The small Southeast Asian nation of Brunei is located on the northern coast of the island of Borneo. The country covers a total area of 5,765 square km and has a population of around 423,196 individuals.
Islam is Brunei’s official religion. According to the CIA World Factbook, 78.8% of the country’s population adhere to Islam. Christians and Buddhists account for 8.7% and 7.8% of the total population, respectively. Believers in other religions make up 4.7% of Brunei’s population.
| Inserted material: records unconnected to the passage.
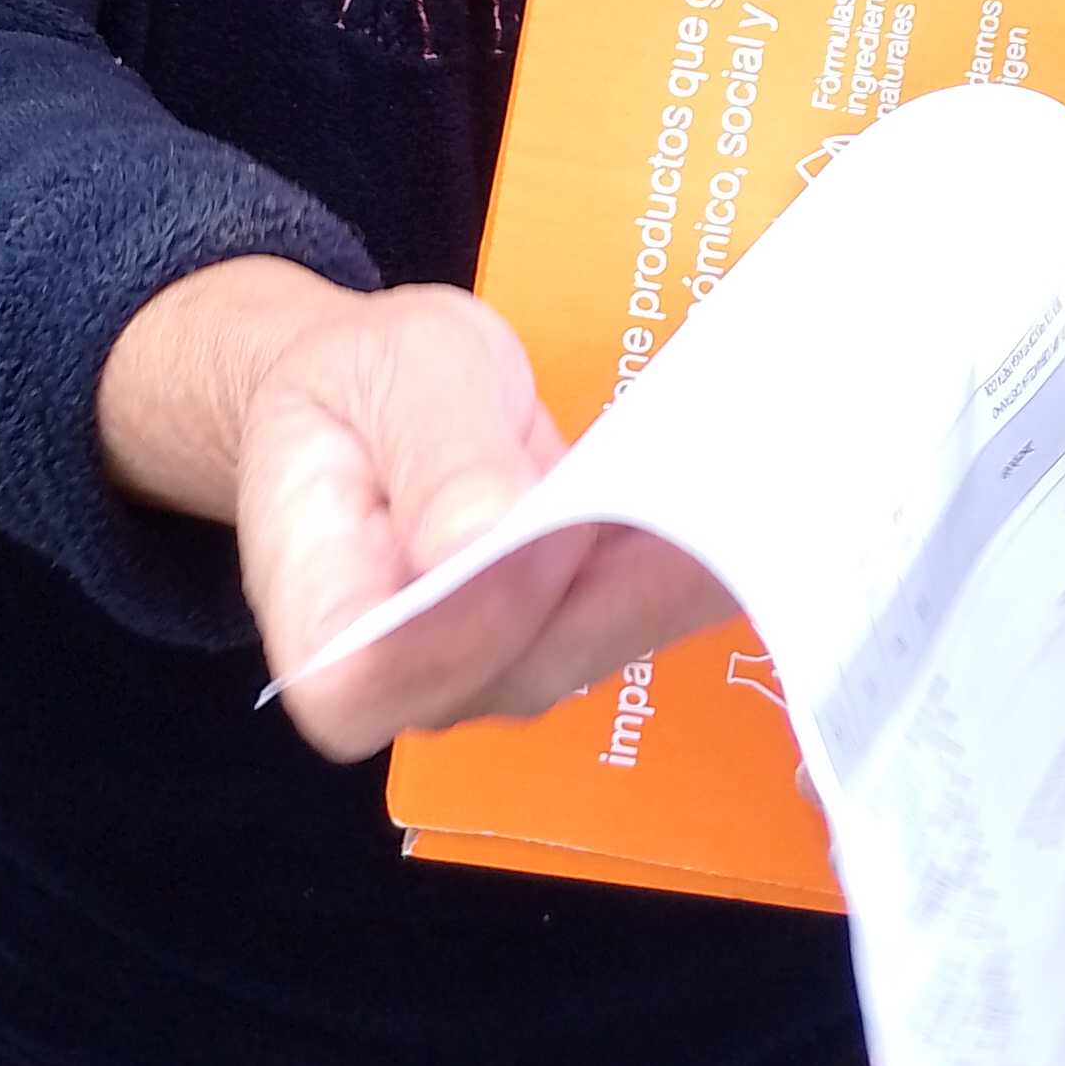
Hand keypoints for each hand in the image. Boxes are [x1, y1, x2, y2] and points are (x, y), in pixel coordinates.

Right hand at [98, 258, 725, 760]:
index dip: (457, 632)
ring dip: (669, 578)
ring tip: (749, 495)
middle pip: (511, 670)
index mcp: (316, 612)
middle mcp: (404, 670)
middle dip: (608, 588)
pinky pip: (628, 618)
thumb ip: (434, 459)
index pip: (362, 688)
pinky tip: (743, 510)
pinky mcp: (557, 636)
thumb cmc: (362, 383)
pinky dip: (684, 567)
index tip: (542, 534)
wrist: (380, 395)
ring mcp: (489, 665)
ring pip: (591, 648)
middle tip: (706, 497)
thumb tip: (474, 540)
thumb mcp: (396, 377)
The Largest Religion In Brunei
Islam was popularised in Brunei in the 15th century when a Malay Muslim came to power in the region. The Sultan took every step to promote the religion and soon most of the subjects of his kingdom adopted the religion. Even today, the Sultan of Brunei upholds the religious values of Islam. Many of the country’s rulers have used the oil revenues to promote Islam, built grand mosques, and provide Hajj pilgrimage at subsidized rates to its citizens. In 1959, the Constitution of the country came into force and made Islam the country’s state religion. In 2014, the Sultan of Brunei even announced his intention to implement the Sharia law in the country.
Minority Religions In Brunei
Christianity is one of the most popular minority religions in the country. Both Protestants and Roman Catholics live in Brunei. Three Roman Catholic parishes exist in the country. Most Buddhists in Brunei adhere to the Mahayana school of Buddhism. A small percentage of the population also practices Taoism, Confucianism, Islam, Hinduism, and some traditional religions.
Religious Freedom In Brunei
Although the Constitution of Brunei does allow some degree of religious freedom to the non-Muslim religious communities of the country, the government has imposed several restrictions on non-Islamic religious practices in the country. Although Islamic instructions are allowed to be taught in schools, teachings of other religions are not allowed. Muslims are discouraged from learning about other religions but Islam is promoted in the country through numerous government policies. Interfaith marriages, especially between a Muslim and a non-Muslim are not permitted in Brunei. The public celebration of non-Islamic festivals is banned by law. Any activity that attracts the attention of the Muslim citizens of the country towards other religions is strictly punishable by law. Apostasy is a crime that can lead to capital punishment.